**Текст для чтения:**
——

Теперь остается досказать, что все же ртутный телескоп был одной из значительных работ Вуда. Метод вращения зеркала с помощью независимого кольцевого ротора был вскоре применен им ко всем делительным приспособлениям машин, наносящих штрихи дифракционных решеток, и ошибки в расстояниях между отдельными линиями сразу же исчезли. С тех пор это стало важным и общепринятым техническим методом. Так, несмотря на бесполезность основной идеи, вся работа получила техническое значение и является хорошим примером того, как настоящий ученый берется за проблему — приведет ли она к практическим результатам или нет — и разрешает ее, разлагая на составные задачи, которыми и пользуется в отдельности. Собственное техническое описание Вуда (написанное в то время и сохранившееся среди его научных статей), охватывающее и теоретические основы работы, и технику конструирования аппарата, является ясным, скромным отчетом о том, как человек обходит трудности — осуществляя ртутный телескоп или разрешая научную проблему.
Перед «закатом» ртутного телескопа в блюде со ртутью отразилось не звездное небо, а сельская философия американца. Это было во время Брайен-Тафтовской избирательной кампании, и старый фермер из Ист Хэмптона, посмотрев на мириады звезд, отраженных ртутным телескопом, вздохнул и сказал: «Не знаю, много ли в конце концов разницы, кого из них выберут, Брайена или Тафта».
Размышления старика были глубоки, но оригинальны ли они? Или люди так думали еще во времена Пифагора?
В то время как ртутный телескоп, вслед за теленком, погружался в забвение, Вуд уже был занят постройкой — в этом же самом уникальном сарае — лаборатории в Ист Хэмптоне — нового гигантского спектроскопа, или, скорее, спектроскопической камеры, которая относилась к совсем другой категории его творений. Это был, и оставался много лет, величайший и лучший инструмент своего рода во всем мире, и, кроме того, что он дал кошке Вуда такую же бессмертную славу, какую имеет попугай Архимеда, он сделал эпоху в области спектрального анализа и теории спектров. Он впервые разрешил сложнейший спектр йода, в котором насчитывается сорок тысяч линий.
Но так как при рассказе об этом, говорят ли вам в Токио, или здесь, или в Сингапуре, все равно упоминают о кошке, то я считаю неизбежным последовать этому установившемуся обычаю.

——

**Что нужно сделать:**
1. Сколько линий насчитывается в спектре йода, согласно отрывку о Вуде?
2. Допишите следующий абзац отрывка о Вуде, начав сразу после его последнего предложения.
Записи здесь никак не используются.

**Выдержки из записей:**
——

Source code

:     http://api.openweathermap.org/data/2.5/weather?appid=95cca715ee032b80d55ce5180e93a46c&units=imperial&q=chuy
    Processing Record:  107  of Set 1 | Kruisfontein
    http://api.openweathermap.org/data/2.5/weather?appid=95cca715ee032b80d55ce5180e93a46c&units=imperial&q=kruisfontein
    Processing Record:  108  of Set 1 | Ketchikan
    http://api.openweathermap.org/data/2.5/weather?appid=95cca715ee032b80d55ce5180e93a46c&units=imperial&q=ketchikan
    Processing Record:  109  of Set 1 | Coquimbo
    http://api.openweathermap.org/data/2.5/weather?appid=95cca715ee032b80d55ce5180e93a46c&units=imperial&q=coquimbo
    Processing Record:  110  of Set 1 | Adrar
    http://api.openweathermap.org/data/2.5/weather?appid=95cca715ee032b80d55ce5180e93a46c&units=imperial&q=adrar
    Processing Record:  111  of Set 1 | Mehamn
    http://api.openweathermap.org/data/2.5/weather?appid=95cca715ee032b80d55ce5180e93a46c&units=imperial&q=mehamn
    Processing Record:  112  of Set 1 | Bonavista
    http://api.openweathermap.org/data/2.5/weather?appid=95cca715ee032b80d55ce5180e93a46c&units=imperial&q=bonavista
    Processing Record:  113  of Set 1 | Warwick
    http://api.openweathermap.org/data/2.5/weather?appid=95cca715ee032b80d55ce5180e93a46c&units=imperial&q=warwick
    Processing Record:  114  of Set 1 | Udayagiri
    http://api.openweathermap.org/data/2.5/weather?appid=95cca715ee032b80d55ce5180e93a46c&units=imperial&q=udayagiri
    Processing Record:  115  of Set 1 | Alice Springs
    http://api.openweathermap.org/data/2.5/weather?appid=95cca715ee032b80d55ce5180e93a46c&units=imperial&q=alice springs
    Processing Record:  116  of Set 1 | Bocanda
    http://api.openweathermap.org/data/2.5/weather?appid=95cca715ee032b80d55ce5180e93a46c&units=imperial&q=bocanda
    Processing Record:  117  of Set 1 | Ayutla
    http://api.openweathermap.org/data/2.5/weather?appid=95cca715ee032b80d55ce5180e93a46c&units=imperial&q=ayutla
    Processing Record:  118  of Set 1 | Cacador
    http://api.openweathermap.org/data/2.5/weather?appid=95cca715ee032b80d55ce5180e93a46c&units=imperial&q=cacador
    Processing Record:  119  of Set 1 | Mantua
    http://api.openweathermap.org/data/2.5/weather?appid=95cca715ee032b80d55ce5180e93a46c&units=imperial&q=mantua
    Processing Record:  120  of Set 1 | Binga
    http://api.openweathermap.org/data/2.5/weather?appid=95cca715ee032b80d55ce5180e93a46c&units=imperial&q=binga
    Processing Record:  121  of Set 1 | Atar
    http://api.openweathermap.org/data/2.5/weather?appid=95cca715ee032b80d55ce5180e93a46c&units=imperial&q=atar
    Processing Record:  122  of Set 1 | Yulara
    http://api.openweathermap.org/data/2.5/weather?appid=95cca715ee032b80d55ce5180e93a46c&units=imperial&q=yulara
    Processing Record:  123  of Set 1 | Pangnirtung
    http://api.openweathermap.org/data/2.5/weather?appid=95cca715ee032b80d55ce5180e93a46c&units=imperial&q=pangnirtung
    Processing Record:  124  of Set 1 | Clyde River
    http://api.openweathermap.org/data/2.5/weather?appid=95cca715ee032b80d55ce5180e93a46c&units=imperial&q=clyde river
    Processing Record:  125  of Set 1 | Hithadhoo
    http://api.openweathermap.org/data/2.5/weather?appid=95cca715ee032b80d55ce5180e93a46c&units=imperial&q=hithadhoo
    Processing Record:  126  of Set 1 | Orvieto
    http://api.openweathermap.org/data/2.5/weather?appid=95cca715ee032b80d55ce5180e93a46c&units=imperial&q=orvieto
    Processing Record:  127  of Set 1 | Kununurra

——

**Ответы на задания:**
1. В спектре йода насчитывается сорок тысяч линий.

2.
История эта имеет много версий. Года два назад за нее взялась «Тайм», и рассказ стал чем-то вроде серии кошачьих приключений в руках ловких писак из газет, которые изобразили кошку ассистентом чародея, аккуратно проделывающим свой номер, когда Вуд позовет ее «Кис, кис, поди сюда и очисти спектроскоп от паутины!» Вариантов так много, что не знаю, в состояний ли сам Вуд рассказать историю вполне правдиво. То, что произошло в действительности, можно рассказать просто и коротко. Спектроскоп состоял из длинной деревянной трубы, в целых сорок два фута, и примерно шести дюймов диаметром, торчавшей из стены сарая на железных подставках; в одном конце ее находилась дифракционная решетка, а на другом — щель и зеркало. За первую зиму и весну после постройки в нее забрались пауки и сплели свою паутину. Когда Вуд возвратился в июне, он заметил дерзкое вторжение. Он схватил кошку и засунул ее — не без сопротивления с ее стороны — в один конец трубы, а затем закрыл его. Кошка, не имея других перспектив, доползла по туннелю к свету и выскочила из другого конца, волоча за собой целый шлейф из паутины, после чего в ужасе бросилась через забор от столь страшного места. Профессор совсем не ожидал, что это событие ждет всемирная известность, но вскользь упомянул о нем в статье, посланной в Philosophical Magazine. Это был просто скорый, эффективный и бесплатный способ добиться желаемого результата первым подручным средством.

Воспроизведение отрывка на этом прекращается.